Se c’è una cosa che nessuno di noi può mai decidere è quando nascere e dove. Lì veniamo collocati dalla vita e da lì possiamo iniziare a fare le nostre scelte. Edipo nasce da una situazione su cui incombono pronostici tremendi, da genitori che cercano di sbarazzarsi di lui, in una città dove regna già il caos. E dai suoi sciagurati genitori ricadranno su di lui fiumi di sciagure. Agli occhi dei cittadini di allora e di tanta letteratura che ne ha tramandato la storia sembra solo un arrogante che vuole troppo, un insaziabile forse, un immorale. Ma in effetti le cose non sono andate così: ignorava l’origine della sua nascita, ignorava che quella donna che gli era toccato di sposare fosse sua madre e non poteva dunque essere responsabile di quanto fosse accaduto. E ha espiato, con coraggio direi (certamente con disperazione e dolore), per i torti inconsapevolmente commessi. L’Edipo a Colono ce ne darà testimonianza.
A volte tutta la nostra vita è un vivere di rendita per la fortunata condizione in cui si è nati, altre volte è un pagare le conseguenze della propria sorte o un cercare di liberarsi da una eredità che lo infanga e lo schiaccia. Così è stato per Peppino Impastato o Rita Adria, ma – con carattere più personale che sociale – così è per tutti coloro che con grande sofferenza cercano di far propri valori che in famiglia non hanno trovato, di non commettere sbagli di cui hanno subito le conseguenze, di recuperare una capacità di contatto che relazioni frustranti hanno intaccato. In questo “essere un filo teso fra la bestia e il superuomo” – direbbe Nietzsche – è forse la condizione più drammatica e alta dell’essere umano: ristagnare, crogiolarsi, o provare a riscrivere la propria biografia secondo scelte coraggiose e audaci che mi appartengano e che mi qualificano come persona unica e speciale?

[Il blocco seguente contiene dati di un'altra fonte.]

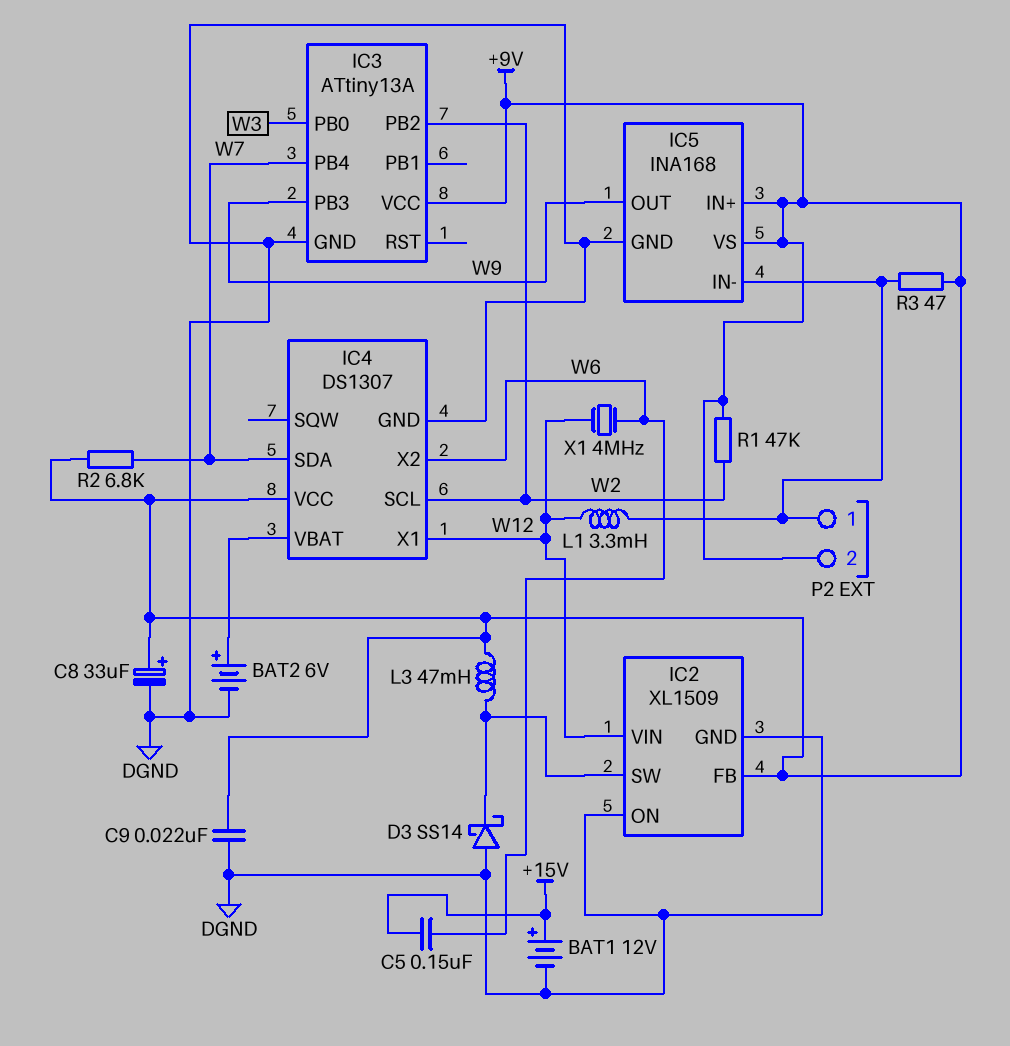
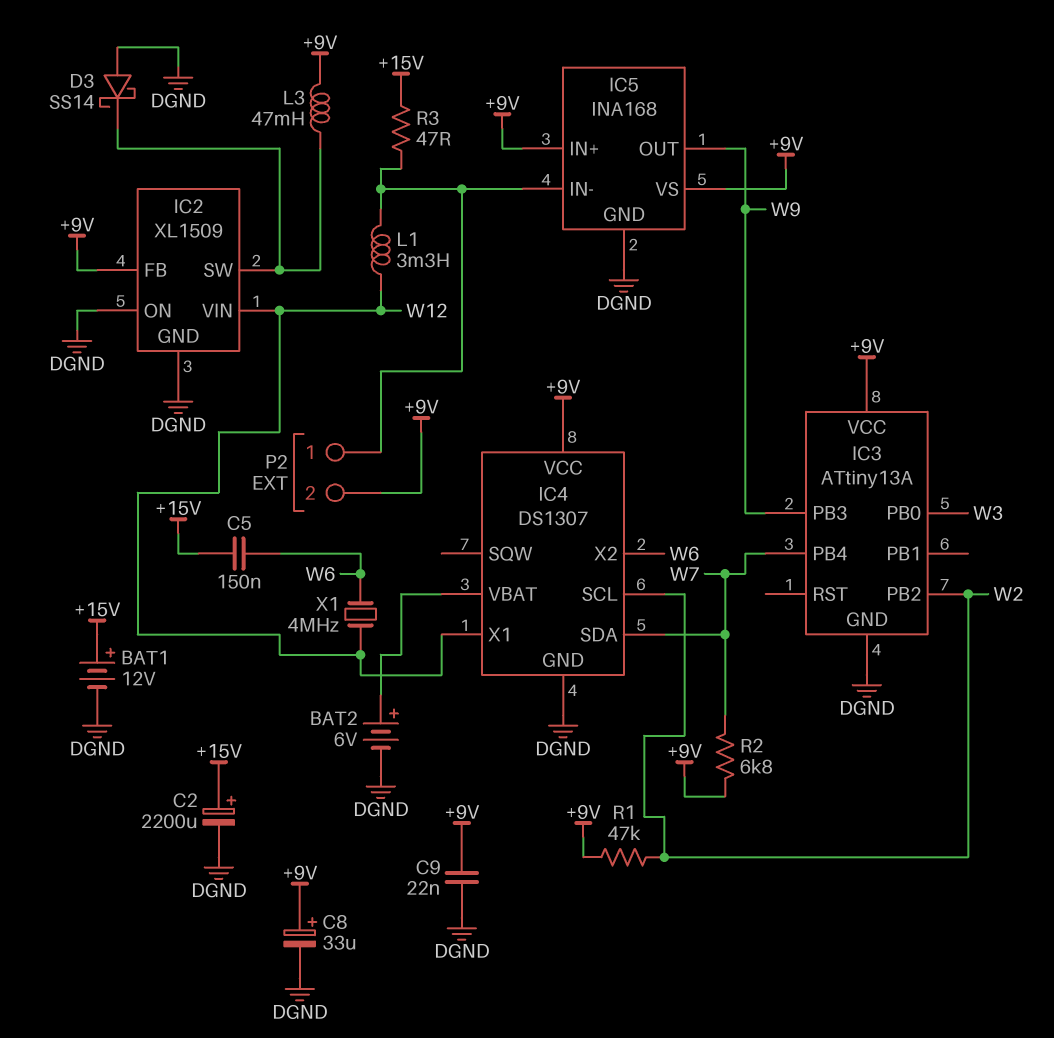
C2: none -> 2200uF (plus +15V, minus DGND)
R3: 47 (+9V, IC5/IN-) -> 47 (+15V, IC5/IN-)

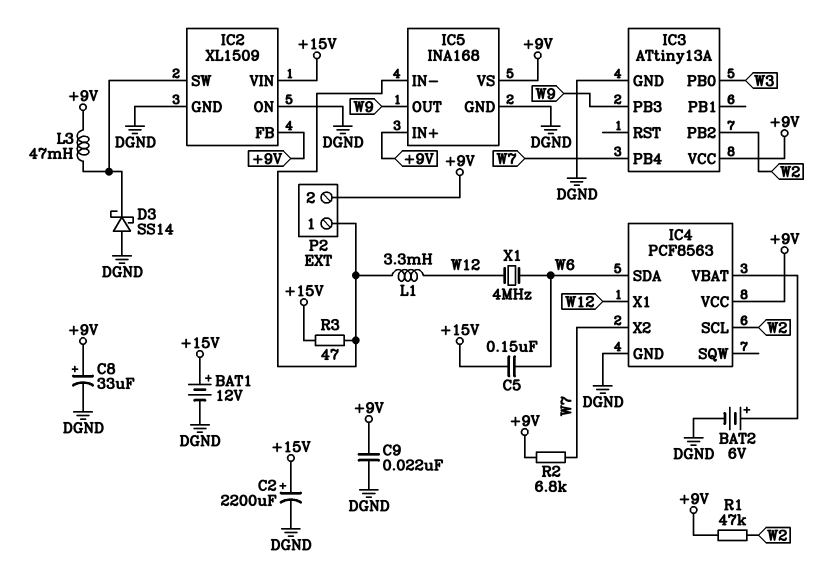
IC2 pin VIN: W12 -> +15V
IC4: DS1307 -> PCF8563
IC4 pin SDA: W7 -> W6
IC4 pin X2: W6 -> W7

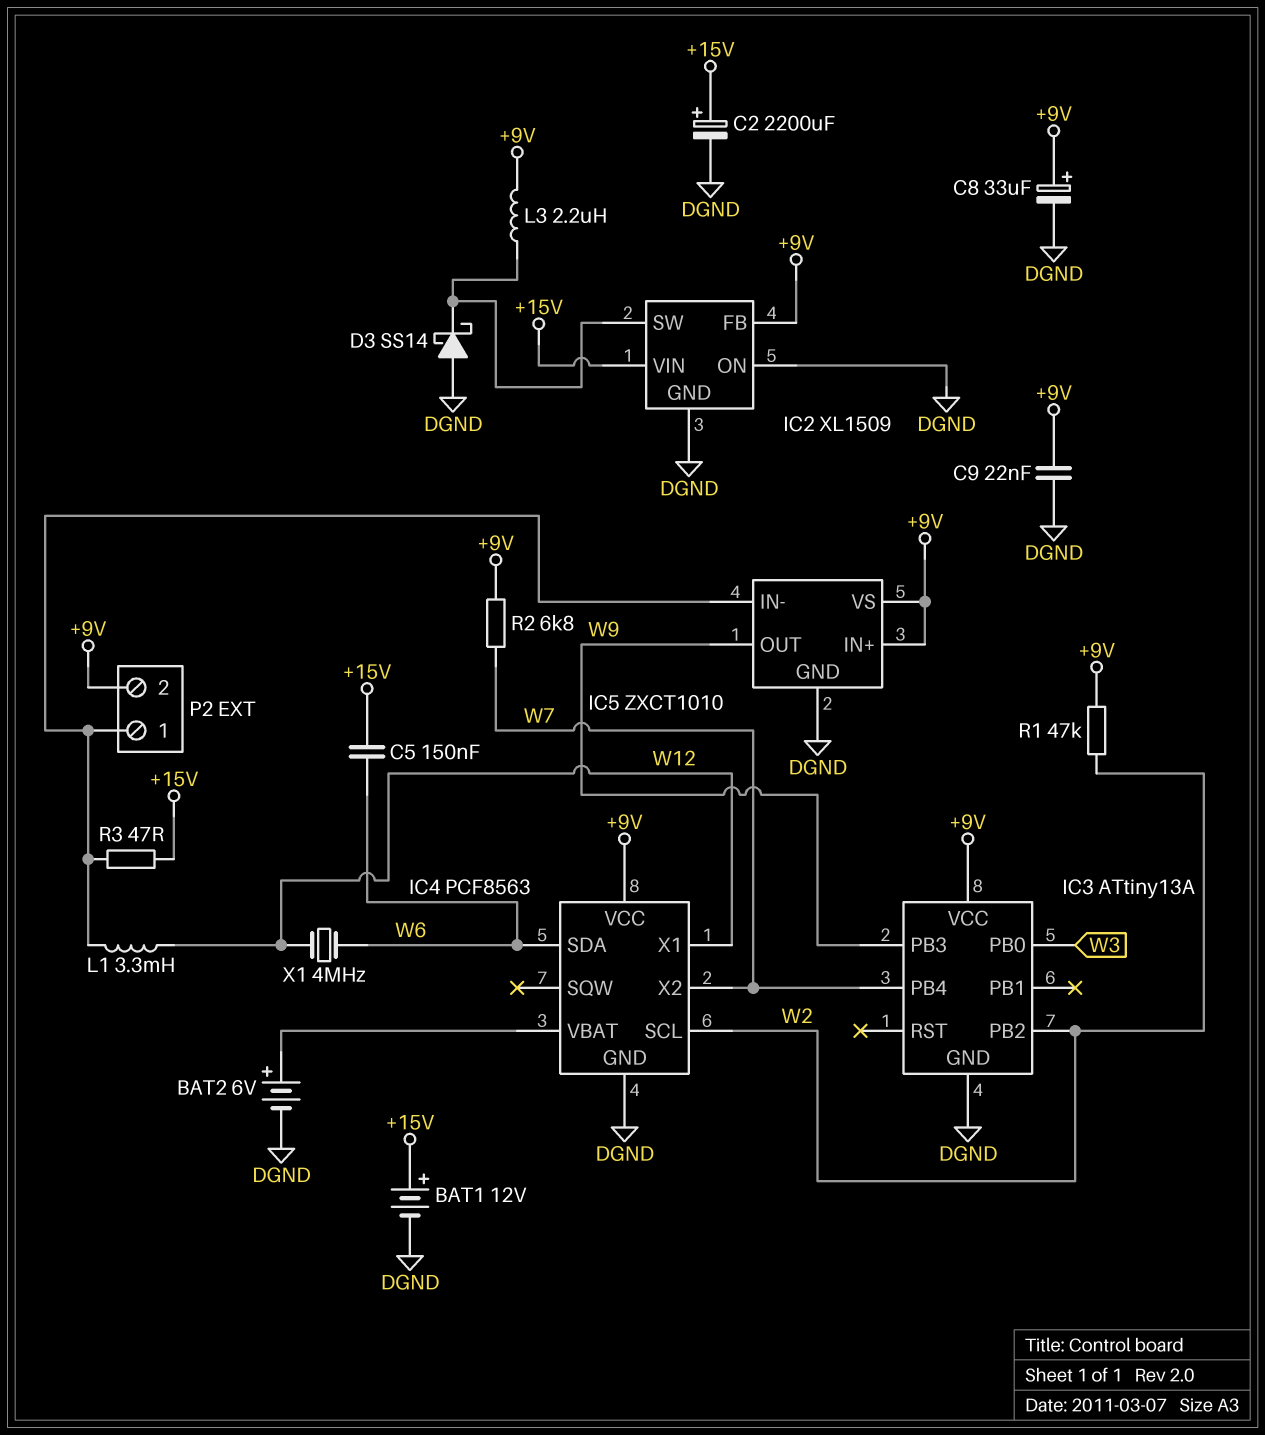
IC5: INA168 -> ZXCT1010
L3: 47mH (+9V, IC2/SW) -> 2.2uH (+9V, IC2/SW)

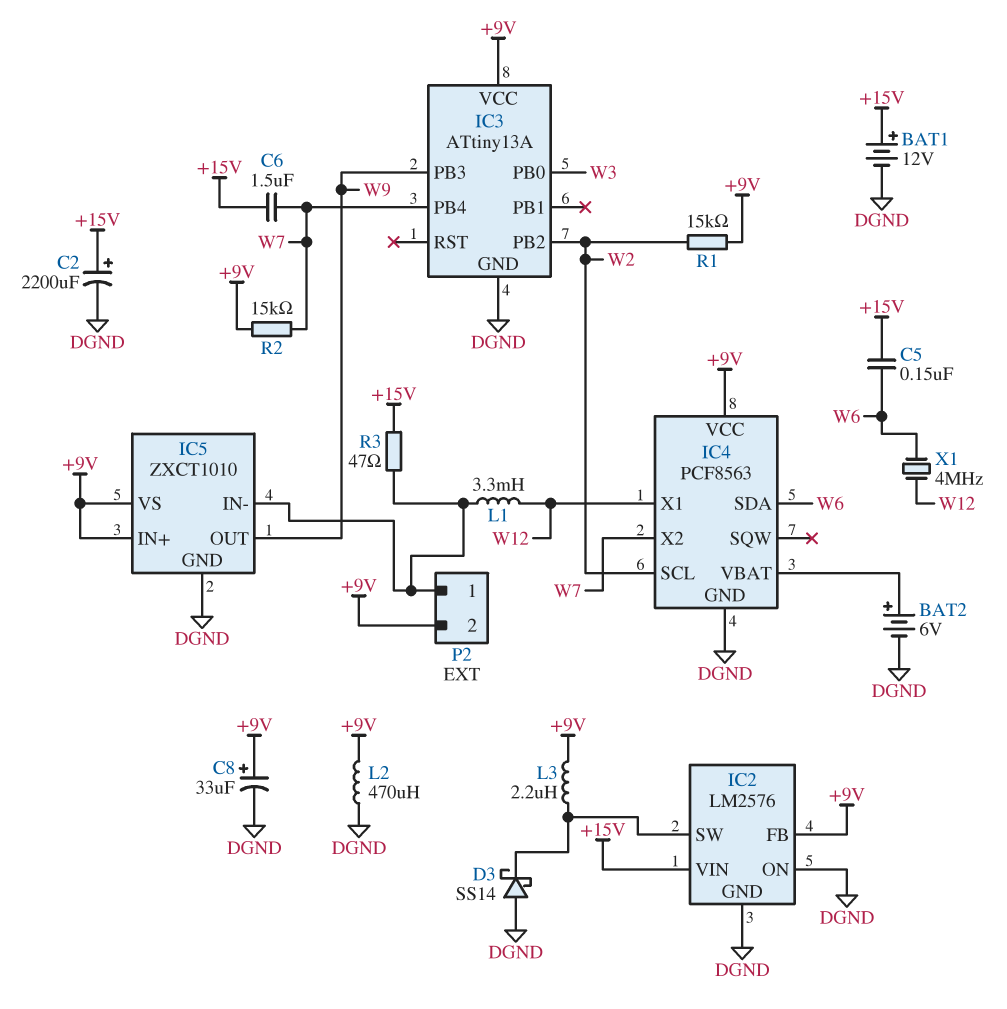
C6: none -> 1.5uF (+15V, W7)
C9: 22nF (+9V, DGND) -> none
IC2: XL1509 -> LM2576
L2: none -> 470uH (+9V, DGND)
R1: 47k (+9V, W2) -> 15k (+9V, W2)
R2: 6.8k (+9V, W7) -> 15k (+9V, W7)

Crescere è “combattere la buona battaglia”, che per molti è compiere un lungo percorso di liberazione dal passato e di riscrittura di una storia nuova, più libera e serena, fatta di calore laddove assenze affettive hanno raggelato le viscere, di fervore nonostante i tanti “no” ricevuti, di fiducia anche senza appigli per sperare. Fra le ultime battute del dramma di Edipo c’è quella scultorea affermazione per cui bisogna attendere l’ultimo giorno per dire se è stata felice la nostra vita, e in questo clima pasquale direi che in un’ottica di fede bisogna attendere oltre la morte terrena per dare definizione al successo o meno della nostra vita. Quanto è vero! E per questo, fra le tante possibili risonanze che la storia di questo così narrato, sfruttato e frainteso mito ci offre, a me è piaciuto condividere proprio questa declinazione di una vita che è sempre ancora tutta da giocare e in cui possiamo essere vincitori grazie al nostro coraggio (agire col cuore) e all’incontro con persone giuste che sappiano aiutarci. Senza dimenticare che possiamo essere noi le persone giuste che gli altri possano sperare di incontrare.